There is a certain level of functionality available in all relational databases...LINQ to SQL has been designed to be isomorphic to that functionality. The result of that (plus the very powerful reflection classes in .NET) means that the only problem here is that Microsoft hasn't optimized the expression tree to SQL output as much as possible. After another update or two to the .NET framework, the performance should be virtually identical; it may possibly be even better with LINQ to SQL since it may 'think' to optimize queries in ways that you wouldn't think to.

On a side note, the author also neglects to mention that LINQ to SQL is a great way to make your code more portable to other platforms (Mono) or other databases (MySQL, PostgreSQL, etc.) so that you don't have to learn the intricacies of each databases' SQL syntax.


Only one problem there. Microsoft has pretty much EOL'd LINQ-to-SQL in favour of Entity Framework.

So, the performance improvements and code improvements that you speak of will never get done.


Linq to SQL produces expression trees. These expression trees are interpreted by the query provider. In the case of Linq to SQL the query provider produces SQL for the SQL Server dialect. The SQL can be optimized. This SQL is sent to SQL Server which then parses and optimizes the execution plan for the SQL (or not if it is already in the procedure cache).

Are you saying that the Linq expression to SQL optimization will replace the SQL Server SQL plan optimization?
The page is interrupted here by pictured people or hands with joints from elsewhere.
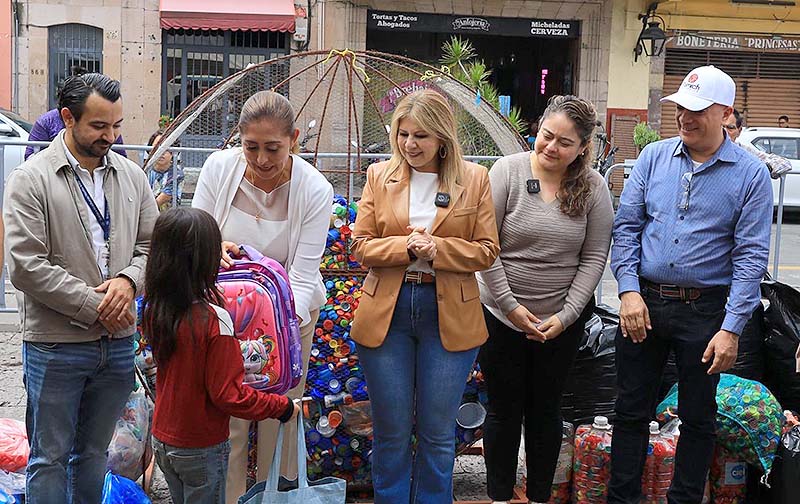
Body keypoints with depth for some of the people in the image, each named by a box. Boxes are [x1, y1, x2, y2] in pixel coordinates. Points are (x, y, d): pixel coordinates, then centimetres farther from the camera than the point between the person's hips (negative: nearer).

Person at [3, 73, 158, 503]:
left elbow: (151, 245, 9)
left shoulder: (132, 176, 7)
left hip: (117, 343, 4)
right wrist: (94, 306, -16)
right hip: (55, 346, -4)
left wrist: (129, 280, -13)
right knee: (50, 457, 6)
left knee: (94, 452, 18)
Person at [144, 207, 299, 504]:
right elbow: (228, 394, -23)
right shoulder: (213, 320, -26)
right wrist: (282, 407, -10)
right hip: (201, 449, -6)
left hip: (162, 440, 6)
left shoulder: (154, 310, -6)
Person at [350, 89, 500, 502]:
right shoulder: (379, 176, 4)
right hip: (385, 313, 1)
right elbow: (360, 246, 1)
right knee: (390, 430, 9)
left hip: (450, 314, -1)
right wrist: (406, 247, -16)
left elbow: (486, 250, 0)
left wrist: (438, 248, -16)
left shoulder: (474, 180, 1)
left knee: (438, 432, 9)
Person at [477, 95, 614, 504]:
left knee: (545, 409, 13)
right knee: (504, 409, 10)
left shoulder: (593, 187, -3)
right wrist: (511, 305, -12)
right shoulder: (507, 171, -9)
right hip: (501, 314, -1)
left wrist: (566, 316, -9)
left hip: (562, 321, 1)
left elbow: (594, 257, -2)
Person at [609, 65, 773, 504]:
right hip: (643, 302, 2)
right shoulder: (654, 157, 2)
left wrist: (731, 328, -14)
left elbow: (750, 255, -8)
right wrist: (629, 291, -8)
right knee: (631, 410, 10)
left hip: (705, 310, -2)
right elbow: (626, 226, 4)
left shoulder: (751, 175, -5)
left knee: (698, 418, 10)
The gory details of producing a Linq query provider are covered in this series of blog posts: http://blogs.msdn.com/mattwar/pages/linq-links.aspx


No, I'm not saying that Linq to SQL will replace the SQL Server plan optimization; I'm merely pointing out that a well-optimized (and perhaps dynamic, using reflection) query provider could probably generate better, more efficient SQL queries than 99% of developers in 99% of use cases. You might miss out on some potential optimizations simply because you're trying to get the code working right instead of spending hours to shave a few milliseconds off of your query's execution time (plus, nobody's perfect!)


Now I start to understand better why HN readers oppose CH.
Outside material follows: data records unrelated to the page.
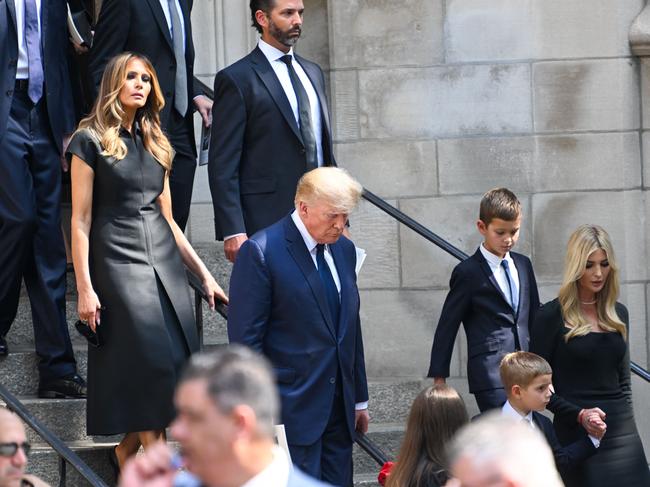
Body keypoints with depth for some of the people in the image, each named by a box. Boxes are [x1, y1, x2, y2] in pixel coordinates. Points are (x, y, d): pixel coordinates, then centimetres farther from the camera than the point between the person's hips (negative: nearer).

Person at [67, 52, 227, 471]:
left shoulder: (155, 145, 17)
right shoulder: (91, 141, 0)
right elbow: (81, 220, -4)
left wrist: (204, 275, 16)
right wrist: (85, 288, -11)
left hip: (166, 264, 6)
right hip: (118, 261, -6)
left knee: (177, 366, -3)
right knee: (153, 363, -13)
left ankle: (126, 451, 10)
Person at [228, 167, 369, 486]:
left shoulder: (343, 250, 12)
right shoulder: (261, 252, -11)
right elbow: (245, 338, -12)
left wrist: (359, 399, 19)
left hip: (339, 410, 7)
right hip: (293, 410, -7)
Please explain why, so we don't have to actually read the article ourselves. You could be doing other community members a great service by saving them the time to read articles that, according to your comment, aren't worth reading. However, your comment is useless without explaining why we needn't bother to read the article.
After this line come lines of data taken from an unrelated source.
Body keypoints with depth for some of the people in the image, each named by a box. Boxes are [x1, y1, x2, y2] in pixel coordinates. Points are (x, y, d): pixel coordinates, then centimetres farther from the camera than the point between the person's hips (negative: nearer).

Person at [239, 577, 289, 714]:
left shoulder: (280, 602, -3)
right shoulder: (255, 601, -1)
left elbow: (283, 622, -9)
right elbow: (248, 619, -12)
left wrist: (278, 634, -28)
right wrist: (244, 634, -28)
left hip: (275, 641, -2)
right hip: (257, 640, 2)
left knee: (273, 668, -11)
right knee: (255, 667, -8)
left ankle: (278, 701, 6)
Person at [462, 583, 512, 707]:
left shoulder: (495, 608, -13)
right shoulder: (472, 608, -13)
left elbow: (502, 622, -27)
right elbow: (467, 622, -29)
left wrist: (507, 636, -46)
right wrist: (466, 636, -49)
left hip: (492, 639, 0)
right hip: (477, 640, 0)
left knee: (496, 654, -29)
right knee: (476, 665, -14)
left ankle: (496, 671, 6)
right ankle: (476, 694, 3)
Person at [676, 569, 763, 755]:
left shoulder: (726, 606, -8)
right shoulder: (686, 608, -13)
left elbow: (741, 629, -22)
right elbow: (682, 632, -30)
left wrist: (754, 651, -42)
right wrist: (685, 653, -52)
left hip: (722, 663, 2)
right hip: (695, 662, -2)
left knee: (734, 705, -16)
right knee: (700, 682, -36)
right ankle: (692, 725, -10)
The article is full of messy and wrong arguments that are hard to summarize.


It's well named, I have to admit. Whenever he writes something like this I really do feel a kind of horror. I had to look up "Linq", by the way.


I'd be curious to hear the reasoning of the users who 'upvote' Jeff Atwood articles such as this one.


I upvoted this article because the conversation on this page is interesting and provides a lot more information than the original article. I always look at the comments before reading an article on HN, and often feel that they are more valuable and insightful than the linked page. This is the case here.


To everyone who's bashing, he's just saying that it's not a straightforward relationship under the covers of an abstraction. He's still using Linq2Sql and still returning datasets in one query. He just wants people to be aware that even though you have a good abstraction, there are still complex considerations.


Yeah, but at the same time, he's being misleading about the effects of N+1 query problem. It's a problem for a reason.

Anyone experienced enough in web development will maybe get his point, but the newbies who read his blog will not and will fight more senior developers on this topic, all because "Jeff Atwood said it".

That's where the bashing is centered on.


Someone should tell these newbies that "Jeff Atwood said it" is actually an argument against whatever he said.


Someone should, indeed.


I'm sure Google and other large dev shops will be chomping at the bit to buy the premise version of Stack Overflow once they see how sharp Jeff is.


The author doesn't know/understand SQL and he should be kept away from databases.